Plus de 12 millions de cas ont été officiellement diagnostiqués, dont au moins 6,5 millions sont aujourd'hui considérés comme guéris.

Mais alors que le déconfinement se poursuit dans de nombreux pays, les craintes d'une nouvelle vague s'amplifient.

En cas de réapparition de cas, il faut «agir vite», a insisté Maria Van Kerkhove, une responsable de l'OMS en charge du dossier Covid-19.

Michael Ryan, un autre responsable de l'OMS, a également appelé les autorités «à venir à bout rapidement des foyers d'infection» afin d'éviter le confinement de pays entiers, en mettant également en garde contre les déconfinements «à l'aveuglette» sans mesures de surveillance.
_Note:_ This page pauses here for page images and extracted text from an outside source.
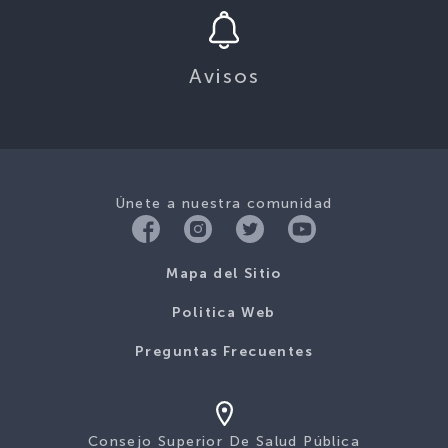
Avisos
Únete a nuestra comunidad
Mapa del Sitio
Politica Web
Preguntas Frecuentes
Consejo Superior De Salud Pública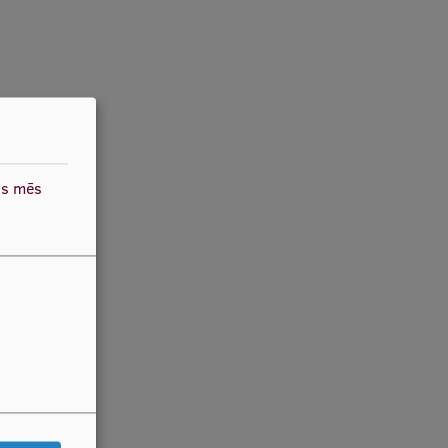
as mēs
Car, a-t-il relevé, «dans la situation actuelle, il est très peu probable que nous puissions éradiquer ou éliminer ce virus», à moins d'être dans un environnement très particulier comme dans une île. Et même dans ces conditions, «il y a un risque de réimportation» du virus.

«Nous devons tous rester vigilants», a-t-il dit, assurant: «de la sorte, nous pouvons potentiellement éviter le pire, à savoir avoir des deuxièmes pics et devoir faire marche arrière en termes de déconfinement».